Su tío se movió ligeramente, pero no dijo nada.
—Yo… yo ayudo en la casa… —balbuceó ella.
—¿Ayudas? —se burló su tía—. Tú solo vienes.
El aire se volvió pesado. Un trueno retumbó afuera.
Su tía fue a la habitación y regresó con una vieja bolsa de viaje.
—Empaca tus cosas. Vete.
El corazón de Isabella parecía caer al vacío.
—¿A dónde voy a ir?
—Eres adulta. Arréglatelas sola.
Su tío murmuró:
—Tal vez pueda quedarse hasta mañana.

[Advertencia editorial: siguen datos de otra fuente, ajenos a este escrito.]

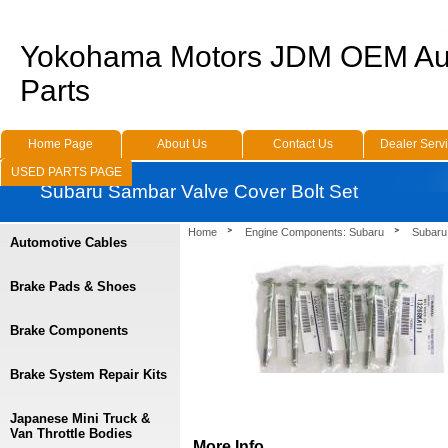
Yokohama Motors JDM OEM Au
Parts
Home Page
About Us
Contact Us
Dealer Serv
USED PARTS PAGE
Subaru Sambar Valve Cover Bolt Set
Home
Engine Components: Subaru
Subaru
Automotive Cables
Brake Pads & Shoes
Brake Components
Brake System Repair Kits
Japanese Mini Truck &
Van Throttle Bodies
More Info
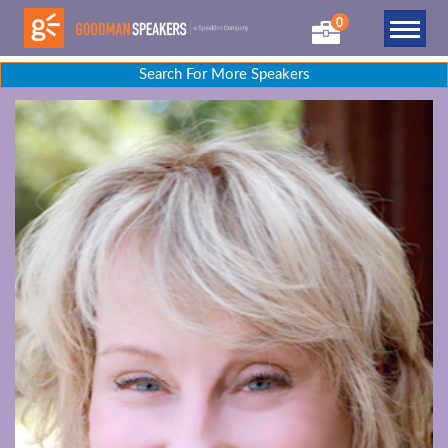
0
Search For More Speakers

Está lloviendo fuerte.
—Si se queda esta noche, se quedará para siempre —respondió su tía con frialdad.
Esta vez, Isabella no lloró. No suplicó. Solo ascendiendo.

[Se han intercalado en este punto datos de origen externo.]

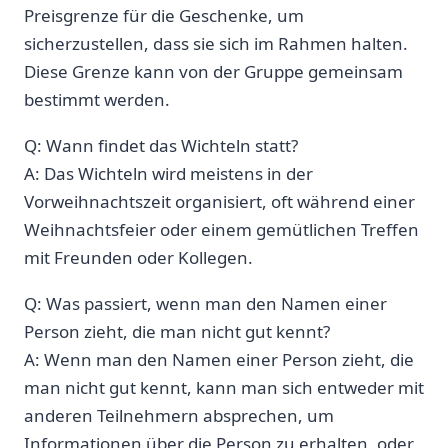
Preisgrenze ⁣für die Geschenke, um
sicherzustellen, ⁤dass sie ‍sich im Rahmen halten.
Diese Grenze⁢ kann von der Gruppe gemeinsam
bestimmt werden.
Q: Wann findet das Wichteln statt?
A: Das Wichteln wird‌ meistens in der
Vorweihnachtszeit organisiert, oft während einer
Weihnachtsfeier oder einem gemütlichen Treffen
mit Freunden oder Kollegen.
Q: Was passiert, wenn man den Namen einer
Person zieht, die⁤ man nicht gut kennt?
A: Wenn man den Namen einer ⁤Person​ zieht, die
man nicht gut kennt, kann man sich entweder ⁤mit
⁢anderen Teilnehmern absprechen, um
Informationen über die Person ⁤zu erhalten, oder‌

Entró en la pequeña habitación del fondo —que antes era un almacén— y abrió su viejo baúl metálico. Dos vestidos. Un par de sandalias. Un cuaderno con sueños a medio escribir. Y el rebozo de su madre.

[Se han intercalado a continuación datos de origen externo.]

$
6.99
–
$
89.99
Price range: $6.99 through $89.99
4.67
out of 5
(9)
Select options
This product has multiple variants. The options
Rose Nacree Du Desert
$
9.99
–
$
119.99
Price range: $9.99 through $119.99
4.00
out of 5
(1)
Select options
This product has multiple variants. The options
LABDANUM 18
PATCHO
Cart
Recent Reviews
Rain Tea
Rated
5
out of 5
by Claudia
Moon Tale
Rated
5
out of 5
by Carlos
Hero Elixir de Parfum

Lo llevó a su rostro y susurró:
—Perdón, mamá.
Cuando volvió a la sala, la bolsa ya estaba lista. Su tía abrió la puerta. El viento frío irrumpió en la casa. La lluvia salpicó el suelo.
Isabella se quedó un segundo. No esperando que alguien la detuviera, sino aceptando que no volvería.
Luego dio el paso hacia la tormenta.
La puerta se cerró detrás de ella con firmeza.
En segundos, su cabello quedó empapado. El vestido se pegó a su piel. El agua llenó sus sandalias mientras caminaba por el camino de tierra roja del pequeño pueblo de Oaxaca.
Al principio no lloró. El shock adormece el corazón.
Las farolas amarillentas iluminaban débilmente la calle vacía. Las casas de adobe estaban cerradas. Nadie abriría la puerta a una joven empapada en plena noche de lluvia.
Siguió caminando.
Veinte minutos después, al pasar por el camino que conducía a la carretera rumbo a la Ciudad de México… las lágrimas comenzaron a caer.
Las lágrimas comenzaron a caer silenciosas, mezclándose con la lluvia que empapaba su rostro. Isabella apenas distinguía el camino frente a ella. El viento soplaba con fuerza, levantando pequeñas corrientes de agua que corrían por la orilla de la carretera. Sus sandalias resbalaban en el barro, y cada paso se sentía más pesado que el anterior.